🤖 AI Summary
This work addresses the limitation of current autonomous driving systems, which struggle to leverage the vast amounts of unstructured dashcam video due to a lack of large-scale, structured multimodal sensor data. The authors propose a generative modeling paradigm that, for the first time, converts monocular dashcam footage into high-fidelity multimodal autonomous vehicle logs—comprising multi-view images and LiDAR point clouds—without requiring paired training data. Their approach integrates 4D Gaussian splatting for novel view synthesis and pseudo-paired data construction, coupled with diffusion models to enable high-quality cross-modal generation. The resulting synthetic data demonstrates exceptional fidelity and realism, effectively transforming long-tail driving scenarios from internet-sourced videos into standardized multimodal formats suitable for training and validation.
📝 Abstract
Robust training and validation of Autonomous Driving Systems (ADS) require massive, diverse datasets. Proprietary data collected by Autonomous Vehicle (AV) fleets, while high-fidelity, are limited in scale, diversity of sensor configurations, as well as geographic and long-tail-behavioral coverage.

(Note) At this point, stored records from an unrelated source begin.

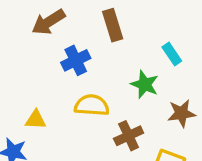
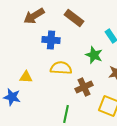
brown rectangle: (113, 25) -> (74, 18), turned -36
blue cross: (76, 60) -> (51, 40), turned 30

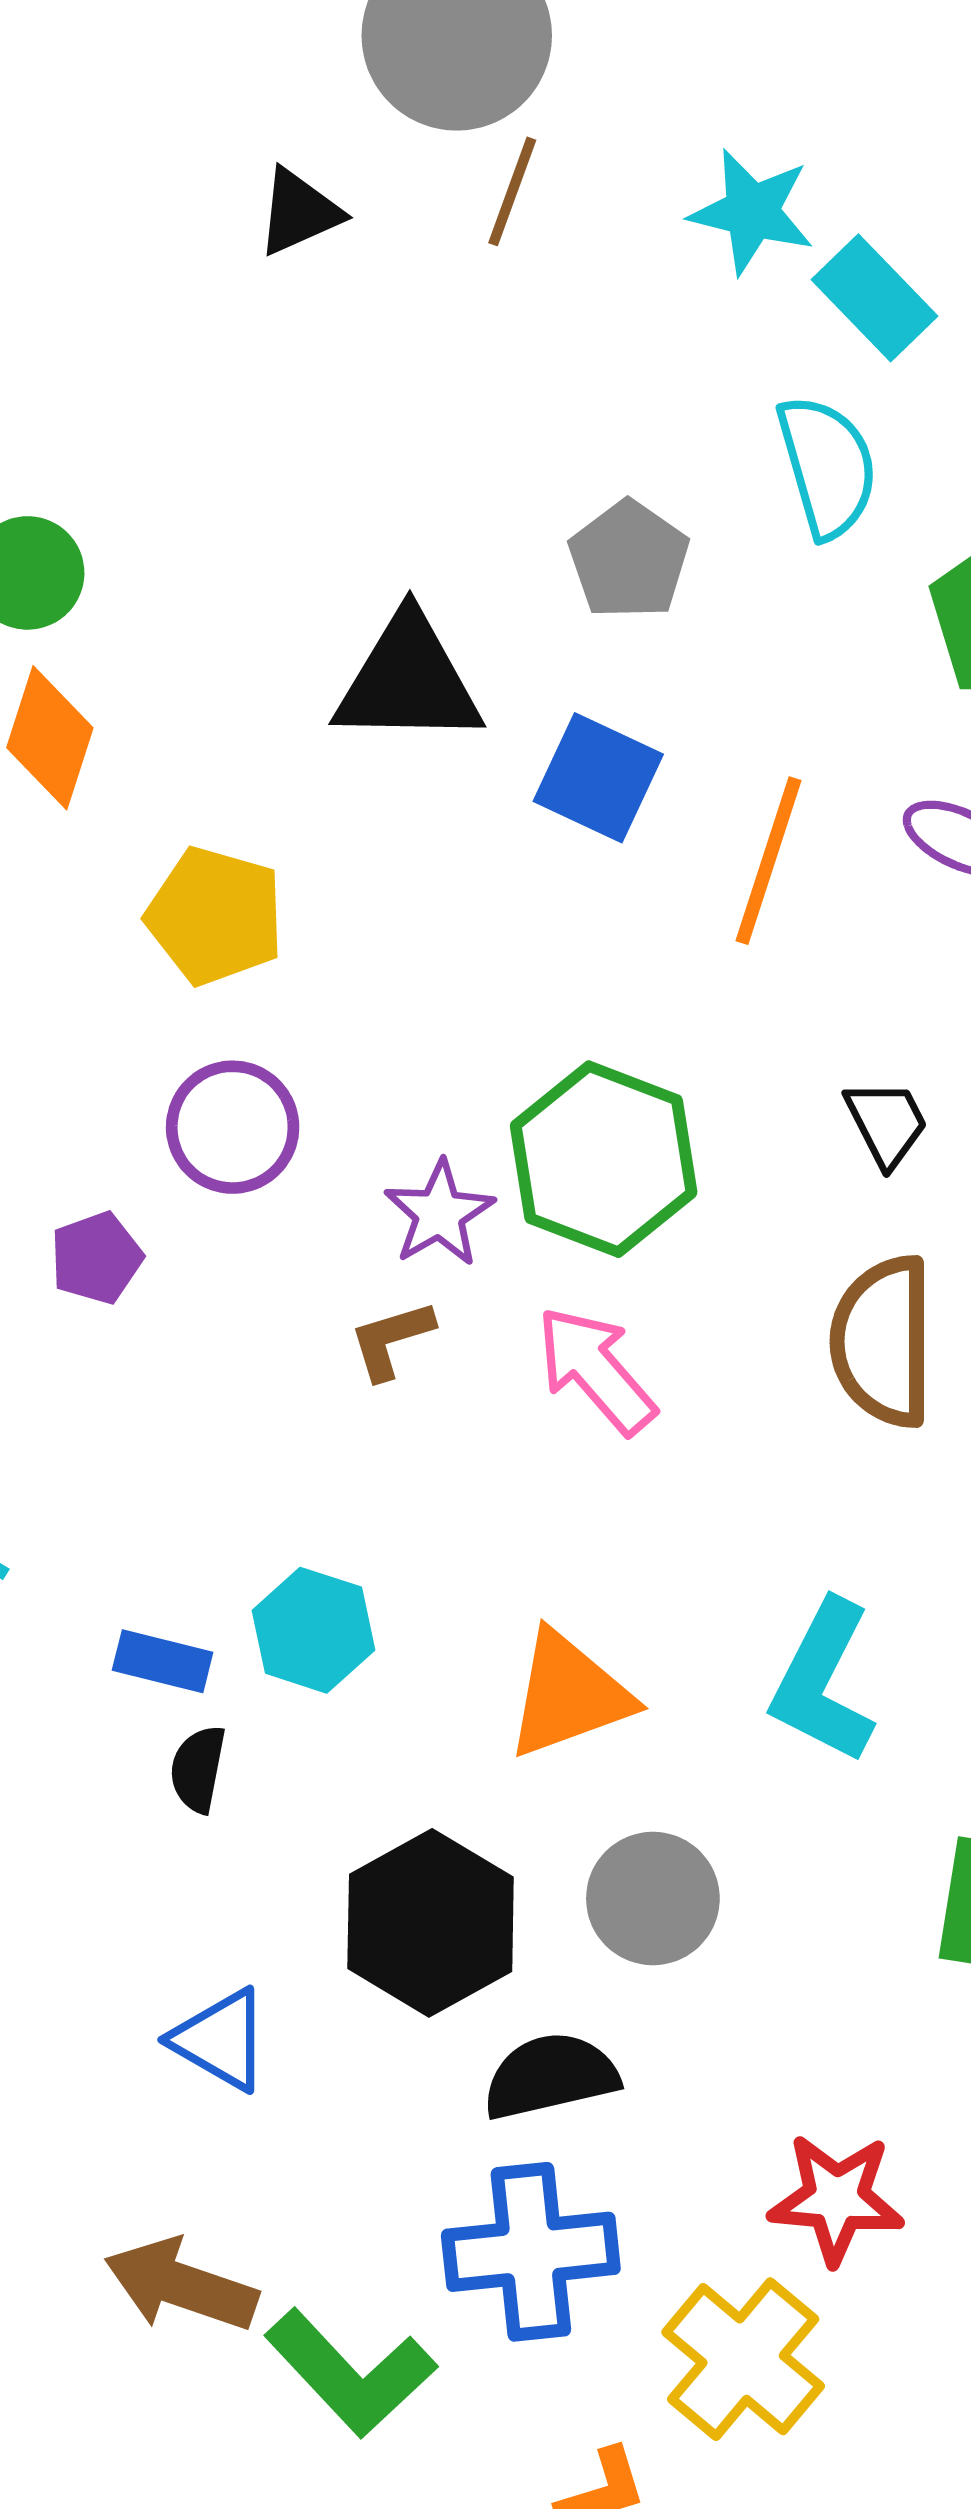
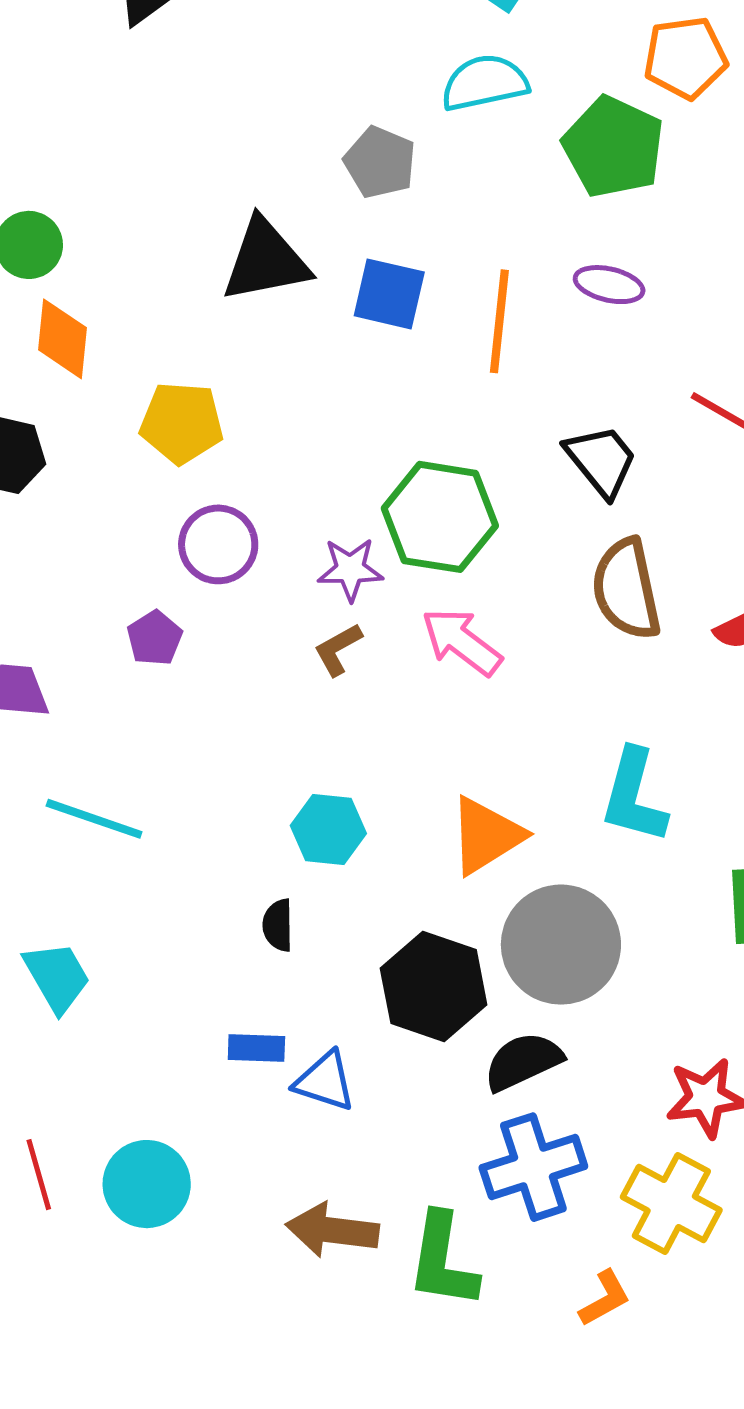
cyan semicircle: (827, 466) -> (485, 83), turned -74
black trapezoid: (887, 1123) -> (601, 461), size x1.4
purple star: (439, 1213) -> (350, 569), turned -30
blue rectangle: (163, 1661) -> (256, 1048), moved
gray circle: (653, 1899) -> (561, 945), size x1.5
green L-shape: (350, 2373) -> (443, 1261), turned 64

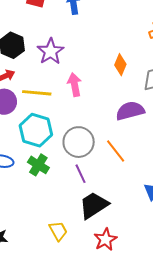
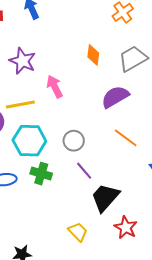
gray circle: (79, 142) -> (74, 141), size x0.7
orange line: (116, 151) -> (126, 138), moved

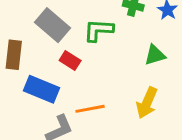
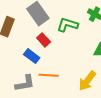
blue rectangle: (41, 89) -> (32, 56), moved, size x0.7

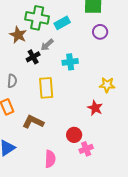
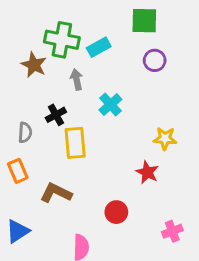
gray arrow: (47, 45) -> (77, 80), turned 120
black cross: (33, 57) -> (56, 115), moved
cyan cross: (70, 62) -> (110, 105), turned -35
pink cross: (86, 149) -> (172, 231), moved

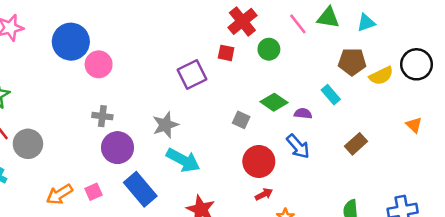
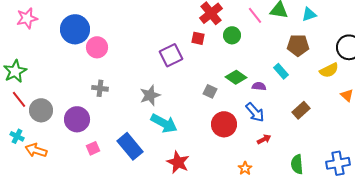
yellow semicircle: (381, 76) -> (329, 70), moved
purple circle: (118, 148) -> (77, 119), moved
orange arrow: (59, 194) -> (36, 150), moved, turned 50
red arrow: (264, 194) -> (264, 139), moved

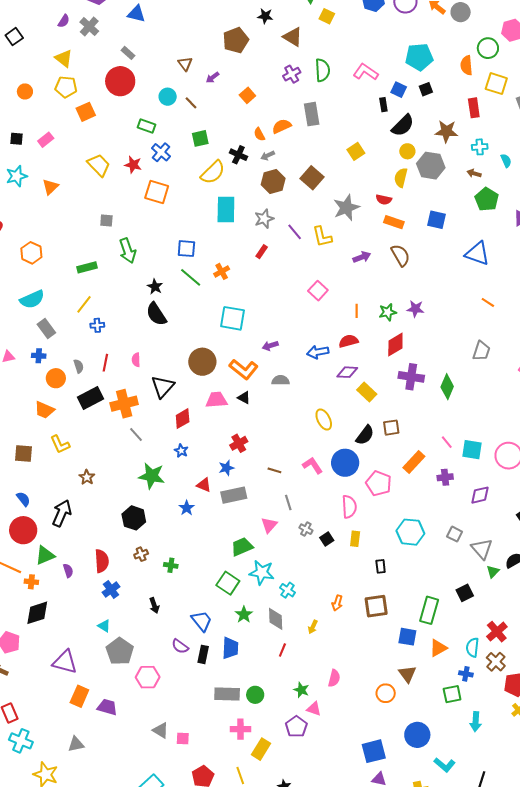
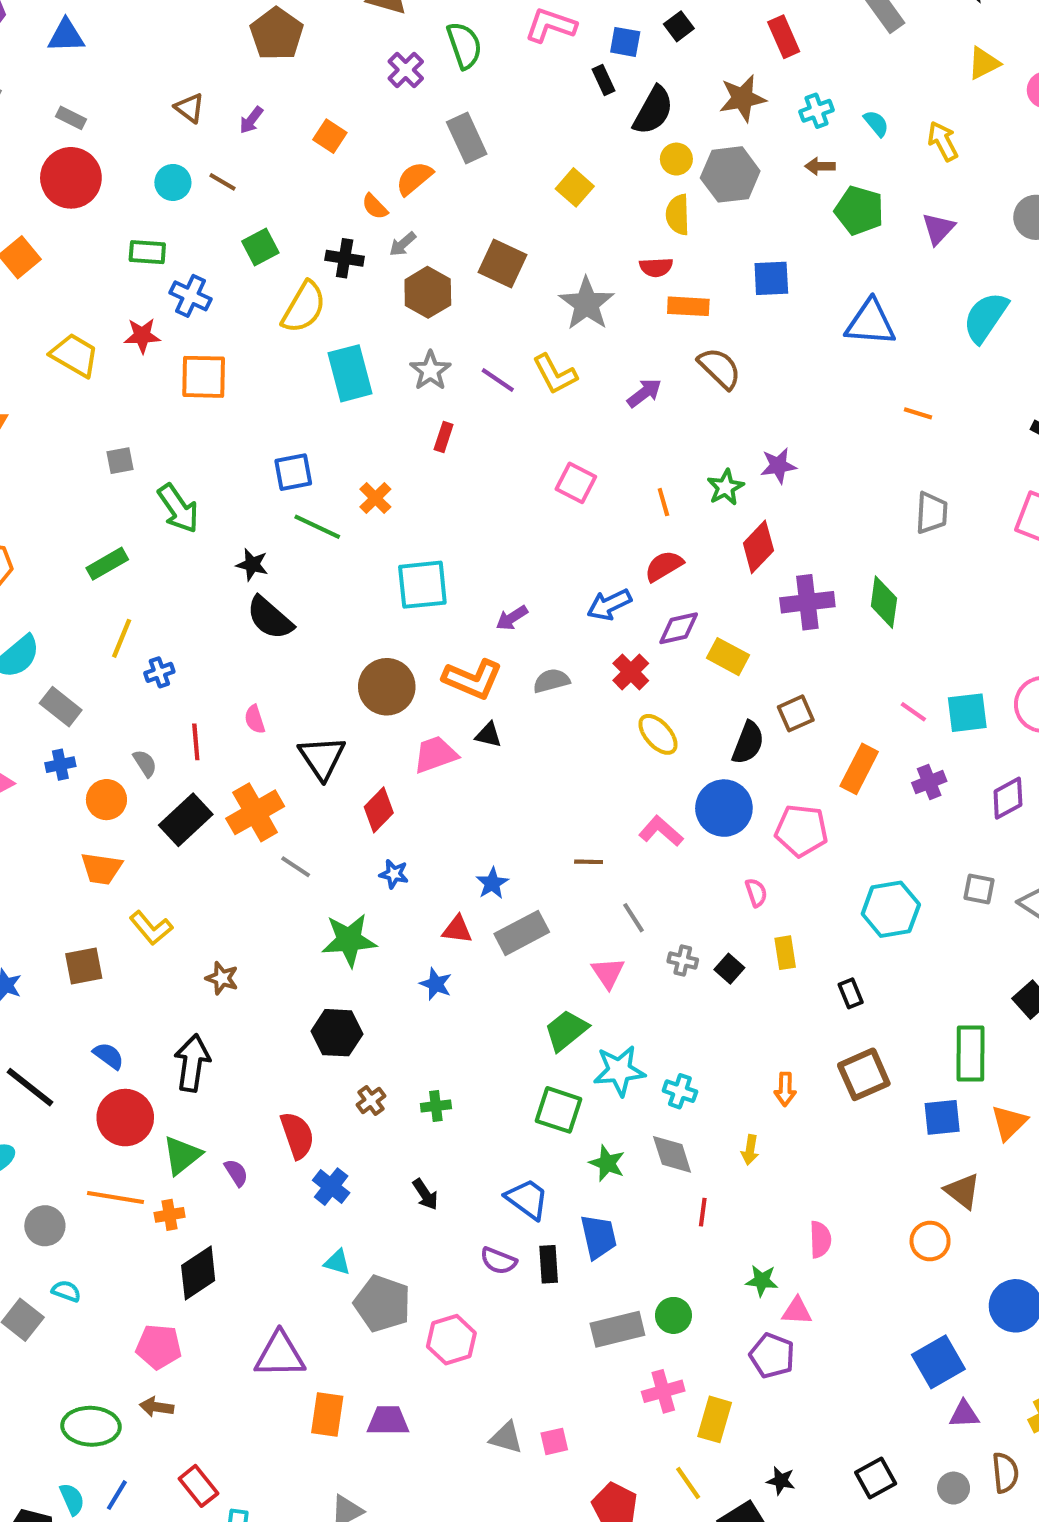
red cross: (239, 443) -> (631, 672), moved
pink semicircle: (349, 507) -> (756, 893), size x0.6

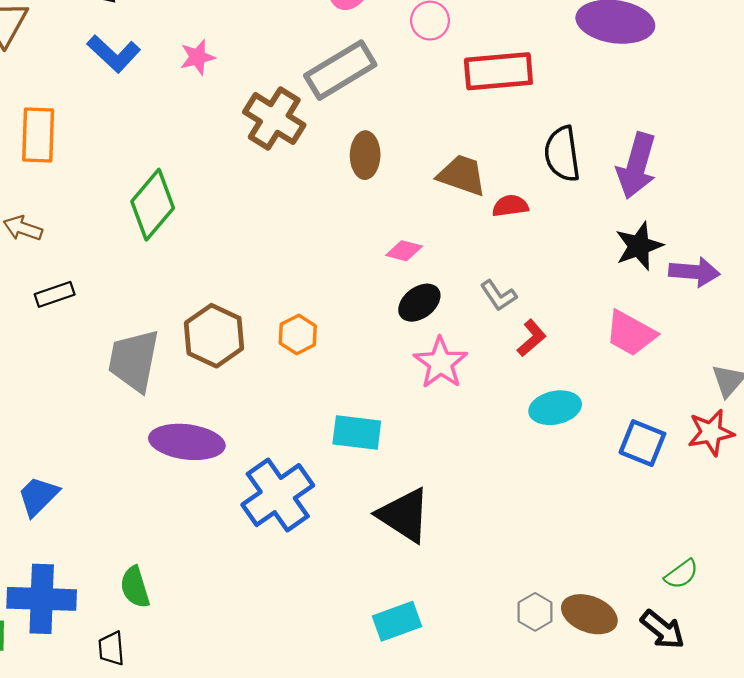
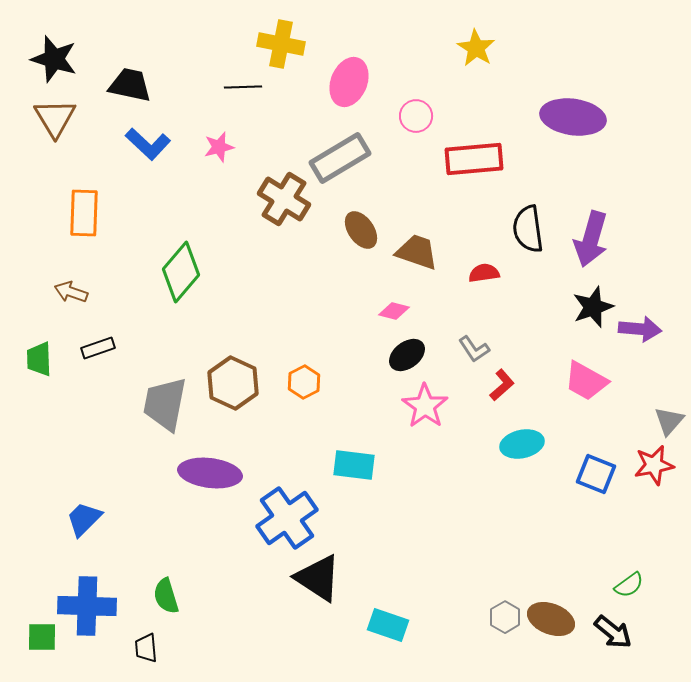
brown ellipse: (365, 155) -> (361, 230), turned -36
brown trapezoid: (462, 175) -> (417, 252), moved
black triangle: (404, 515) -> (318, 578), moved
cyan rectangle: (397, 621) -> (388, 625), turned 39

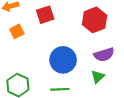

In contrast, in-the-wild data from sources like dashcams offers immense scale and diversity, capturing critical long-tail scenarios and novel environments. However, this unstructured, in-the-wild video data is incompatible with ADS expecting structured, multi-modal sensor inputs for validation and training. To bridge this data gap, we propose Sensor2Sensor, a novel generative modeling paradigm that translates in-the-wild monocular dashcam videos into a high-fidelity, multi-modal sensor suite (AV logs) comprising multi-view camera images and LiDAR point clouds. A core challenge is the lack of paired training data. We address this by converting real AV logs into dashcam-style videos via 4D Gaussian Splatting (4DGS) reconstruction and novel-view rendering. Sensor2Sensor then utilizes a diffusion architecture to perform the generative conversion. We perform comprehensive quantitative evaluations on the fidelity and realism of the generated sensor data. We demonstrate Sensor2Sensor's practical utility by converting challenging in-the-wild internet and dashcam footage into realistic, multi-modal data formats, further unlocking vast external data sources for AV development.